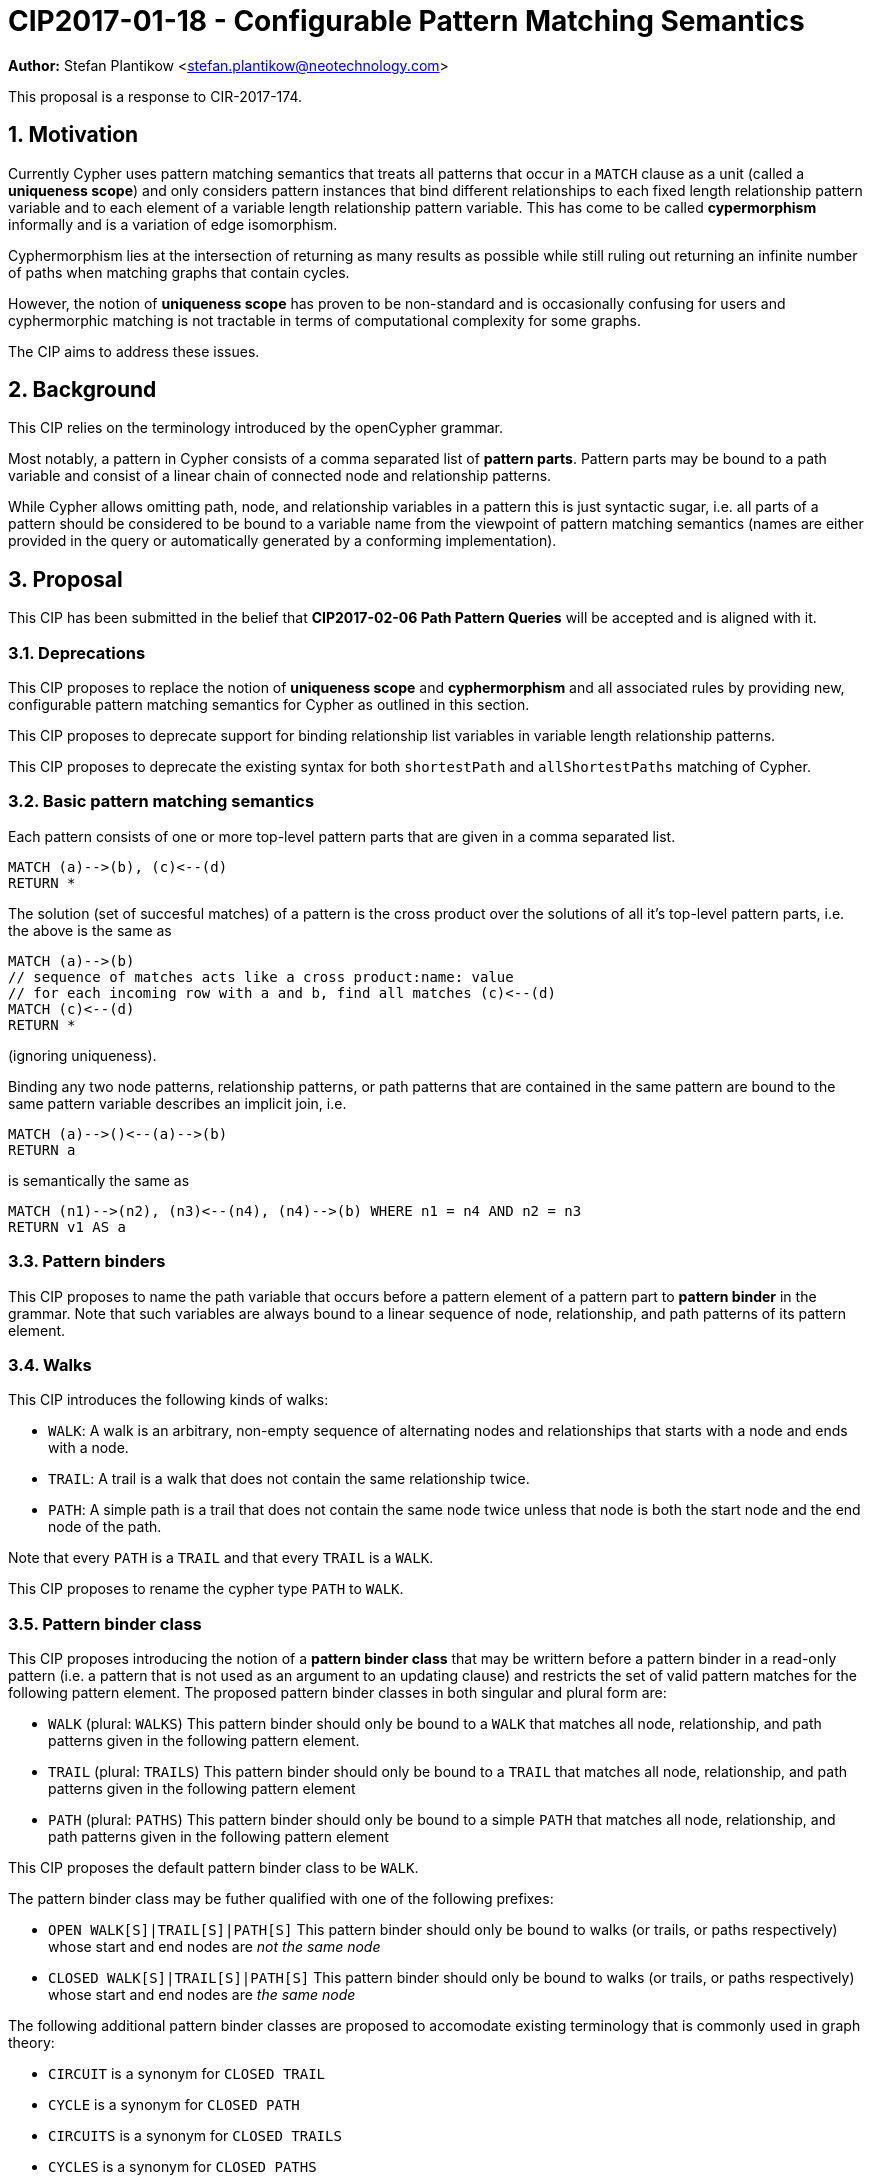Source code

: = CIP2017-01-18 - Configurable Pattern Matching Semantics
:numbered:
:toc:
:toc-placement: macro
:source-highlighter: codemirror

*Author:* Stefan Plantikow <stefan.plantikow@neotechnology.com>

This proposal is a response to CIR-2017-174.

== Motivation

Currently Cypher uses pattern matching semantics that treats all patterns that occur in a `MATCH` clause as a unit (called a *uniqueness scope*) and only considers pattern instances that bind different relationships to each fixed length relationship pattern variable and to each element of a variable length relationship pattern variable.
This has come to be called *cypermorphism* informally and is a variation of edge isomorphism.

Cyphermorphism lies at the intersection of returning as many results as possible while still ruling out returning an infinite number of paths when matching graphs that contain cycles.

However, the notion of *uniqueness scope* has proven to be non-standard and is occasionally confusing for users and cyphermorphic matching is not tractable in terms of computational complexity for some graphs.

The CIP aims to address these issues.

== Background

This CIP relies on the terminology introduced by the openCypher grammar.

Most notably, a pattern in Cypher consists of a comma separated list of *pattern parts*.
Pattern parts may be bound to a path variable and consist of a linear chain of connected node and relationship patterns.

While Cypher allows omitting path, node, and relationship variables in a pattern this is just syntactic sugar, i.e. all parts of a pattern should be considered to be bound to a variable name from the viewpoint of pattern matching semantics (names are either provided in the query or automatically generated by a conforming implementation).

== Proposal

This CIP has been submitted in the belief that *CIP2017-02-06 Path Pattern Queries* will be accepted and is aligned with it.

=== Deprecations

This CIP proposes to replace the notion of *uniqueness scope* and *cyphermorphism* and all associated rules by providing new, configurable pattern matching semantics for Cypher as outlined in this section.

This CIP proposes to deprecate support for binding relationship list variables in variable length relationship patterns.

This CIP proposes to deprecate the existing syntax for both `shortestPath` and `allShortestPaths` matching of Cypher.


=== Basic pattern matching semantics

Each pattern consists of one or more top-level pattern parts that are given in a comma separated list.

[source=cypher]
----
MATCH (a)-->(b), (c)<--(d)
RETURN *
----

The solution (set of succesful matches) of a pattern is the cross product over the solutions of all it's top-level pattern parts, i.e. the above is the same as

[source=cypher]
----
MATCH (a)-->(b)
// sequence of matches acts like a cross product:name: value
// for each incoming row with a and b, find all matches (c)<--(d)
MATCH (c)<--(d)
RETURN *
----

(ignoring uniqueness).

Binding any two node patterns, relationship patterns, or path patterns that are contained in the same pattern are bound to the same pattern variable describes an implicit join, i.e.

[source=cypher]
----
MATCH (a)-->()<--(a)-->(b)
RETURN a
----

is semantically the same as

[source=cypher]
----
MATCH (n1)-->(n2), (n3)<--(n4), (n4)-->(b) WHERE n1 = n4 AND n2 = n3
RETURN v1 AS a
----

=== Pattern binders

This CIP proposes to name the path variable that occurs before a pattern element of a pattern part to *pattern binder* in the grammar.
Note that such variables are always bound to a linear sequence of node, relationship, and path patterns of its pattern element.

=== Walks

This CIP introduces the following kinds of walks:

* `WALK`: A walk is an arbitrary, non-empty sequence of alternating nodes and relationships that starts with a node and ends with a node.
* `TRAIL`: A trail is a walk that does not contain the same relationship twice.
* `PATH`: A simple path is a trail that does not contain the same node twice unless that node is both the start node and the end node of the path.

Note that every `PATH` is a `TRAIL` and that every `TRAIL` is a `WALK`.

This CIP proposes to rename the cypher type `PATH` to `WALK`.

=== Pattern binder class

This CIP proposes introducing the notion of a *pattern binder class* that may be writtern before a pattern binder in a read-only pattern (i.e. a pattern that is not used as an argument to an updating clause) and restricts the set of valid pattern matches for the following pattern element.
The proposed pattern binder classes in both singular and plural form are:

* `WALK` (plural: `WALKS`) This pattern binder should only be bound to a `WALK` that matches all node, relationship, and path patterns given in the following pattern element.
* `TRAIL` (plural: `TRAILS`) This pattern binder should only be bound to a `TRAIL` that matches all node, relationship, and path patterns given in the following pattern element
* `PATH` (plural: `PATHS`) This pattern binder should only be bound to a simple `PATH` that matches all node, relationship, and path patterns given in the following pattern element

This CIP proposes the default pattern binder class to be `WALK`.

The pattern binder class may be futher qualified with one of the following prefixes:

* `OPEN WALK[S]|TRAIL[S]|PATH[S]` This pattern binder should only be bound to walks (or trails, or paths respectively) whose start and end nodes are _not the same node_
* `CLOSED WALK[S]|TRAIL[S]|PATH[S]` This pattern binder should only be bound to walks (or trails, or paths respectively) whose start and end nodes are _the same node_

The following additional pattern binder classes are proposed to accomodate existing terminology that is commonly used in graph theory:

* `CIRCUIT` is a synonym for `CLOSED TRAIL`
* `CYCLE` is a synonym for `CLOSED PATH`
* `CIRCUITS` is a synonym for `CLOSED TRAILS`
* `CYCLES` is a synonym for `CLOSED PATHS`

Implementations are advised to signal a warning for every use of an `OPEN` pattern binder class if the two endpoints of the pattern element are both unbound and both use the same variable name.

Implementations are advised to signal a warning for every use of an `CLOSED` pattern binder class if the two endpoints of the pattern element are both unbound and both use a different variable name.

=== Pattern match modes

This CIP proposes introducing the notion of a *pattern match mode* that may be writtern before a pattern binder in a read-only pattern (i.e. a pattern that is not used as an argument to an updating clause) and restricts the set of valid pattern matches for the following pattern element.

A pattern match mode is always written before any pattern binder class that has been explicitly given for the same pattern binder.

==== Matching node patterns

A node pattern always matches all described nodes from the graph.

Different pattern match modes do not influence the set of matched nodes.

==== MATCH ALL mode

This CIP proposes the new `MATCH ALL` pattern match mode that matches every walk (or trail, or path respectively) as described by all node, relationship, and path patterns given in the following pattern elements.

`MATCH ALL` may only be used in conjunction with a binder class in plural form (i.e. `WALKS`, `TRAILS`, `PATHS`).

This CIP proposes that an error should be raised for any use of `MATCH ALL` without an explicit binder class in combination with variable length relationship or path patterns.

Implementations are advised to signal a warning for any use of `MATCH ALL (OPEN|CLOSED) WALKS` that may return an infinite or prohibitively large result.

==== MATCH ALL SHORTEST mode

This CIP proposes the new `MATCH ALL SHORTEST` pattern match mode that matches every _shortest_ walk (or trail, or path respectively) as described by all node, relationship, and path patterns in the following pattern elements.

`MATCH ALL SHORTEST` may only be used in conjunction with a binder class in plural form (i.e. `WALKS`, `TRAILS`, `PATHS`).

==== MATCH SHORTEST mode

This CIP proposes the new `MATCH SHORTEST` pattern match mode that matches one _shortest_ walk (or trail, or path respectively) as described by all node, relationship, and path patterns in the following pattern elements.

`MATCH SHORTEST` may only be used in conjunction with a binder class in singular form (i.e. `WALK`, `TRAIL`, `PATH`).

=== Default MATCH mode

This CIP proposes a new default pattern match mode that assigns a different pattern match mode to each type of pattern element:

* Simple relationship patterns (e.g. `()-[]->()`) are to be matched using `MATCH ALL` (which is identical to `MATCH ALL SHORTEST` for simple relationship patterns)
* Bounded variable length relationship patterns (e.g. `()-[*2..4]->()`) are to be matched using `MATCH ALL`
* Unbounded variable length relationship patterns (e.g. `()-[*]->()`) are to be matched using `MATCH ALL`
* Path patterns (e.g. `()-/../->()`) are to be matched using `MATCH ALL SHORTEST`

This CIP proposes that an error should be raised for any use of the default pattern match mode without an explicit binder class in combination with variable length relationship patterns.

The default pattern match mode may only be used in conjunction with a binder class in plural form (i.e. `WALKS`, `TRAILS`, `PATHS`).

This changes Cypher to use homomorphic matching for simple relationship patterns.

=== Predicates and functions for working with walks

This CIP proposes to introduce additional predicates and functions for working with walks

* `isOpen(p)`: true if the start node and the end node of `p` are not the same node
* `isClosed(p)`: true if the start node and the end node of `p` are the same node
* `toTrail(p)`: `p` if `p` contains no duplicate relationships, `NULL` otherwise
* `toPath(p)`: `p` if `p` contains no duplicate relationships and either no duplicate nodes at all or the start node and the end node are the same node, `NULL` otherwise
* `toCircuit(p)`:  return `toTrail(p)` if `closed(p)` is true, `NULL` otherwise
* `toCycle(p)`: returns `toPath(p)` if `closed(p)` is true, `NULL` otherwise
* `disjoint(list1, list2, ..., list_n)` is true if the lists do not share any elements

=== Multiline patterns

Finally, this CIP proposes additional syntax for splitting a pattern binding accross multiple lines:

[source=cypher]
----
MATCH p=(a)-/~very_long_path_pattern/->(b)-/~another-long_path_pattern/->(c)
RETURN *
----

may be split as:

[source=cypher]
----
MATCH p=(a)-/~very_long_path_pattern/->(b)
      + (b)-/~another-long_path_pattern/->(c)
RETURN *
----

This additional syntax is necessary due to the changes uniqueness scoping rules for pattern binders.
Splitting the pattern using `,` instead of the proposed `+` would have changed the result by only binding the first part of the pattern to `p`.

== Examples

The following examples demonstrates various ways in which the newly proposed constructs may be used if this CIP is adopted.

=== Matching shortest paths

[source=cypher]
----
// MATCH p=shortestPath((a)-[:X*]->()) today becomes:
MATCH SHORTEST TRAIL p=(a)-[:X*]->()
RETURN *

// MATCH p=shortestPaths((a)-[:X*]->()) may be approximated using path patterns:
MATCH SHORTEST p=(a)-/:X*/->()
RETURN *

// MATCH p=allShortestPaths((a)-[:X*]->()) today becomes:
MATCH ALL SHORTEST TRAILS p=(a)-[:X*]->()
RETURN *

// MATCH p=allShortestPaths((a)-[:X*]->()) today may be approximated using path patterns:
MATCH p=(a)-/:X*/->()
RETURN *
----

=== Matching with existing semantics

`disjoint` may be used to precisely express Cypher's current pattern matching semantics.

[source=cypher]
----
// Today (using same uniqueness scope for pat1, pat2, and pat)
MATCH pat1=..., pat2=..., pat3=...

// This CIP
MATCH TRAILS pat1=...
MATCH TRAILS pat2=...
MATCH TRAILS pat3=...
WHERE disjoint(rels(pat1), rels(pat2), rels(pat3))
----

== Pre-parser options

It is suggested that a conforming implementation should provide pre-parser options for defining the default pattern binder class as well as the default pattern match mode:

for each pattern match mode as well as the default pattern match mode for each class of pattern parts:

* `binder-class=walk[s]|trail[s]|path[s]` for configuring a different default pattern binder class
* `match-mode=all|all-shortest|shortest` for configuring a different default pattern match mode

== Benefits to this proposal

This proposal adds a facility to Cypher for selecting from multiple desirable pattern matching semantics.

== Caveats to this proposal

A moderate increase in language complexity.

A substantial departure from current pattern matching semantics.
However, care has been taken to retain access to current semantics.

`MATCH ALL [OPEN|CLOSED] WALKS` allows for non-terminating queries.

⁂

> Exercise prompt: In the records, how many lines hold the word "warning"? Answer with the number and no other words.

> Response box: 3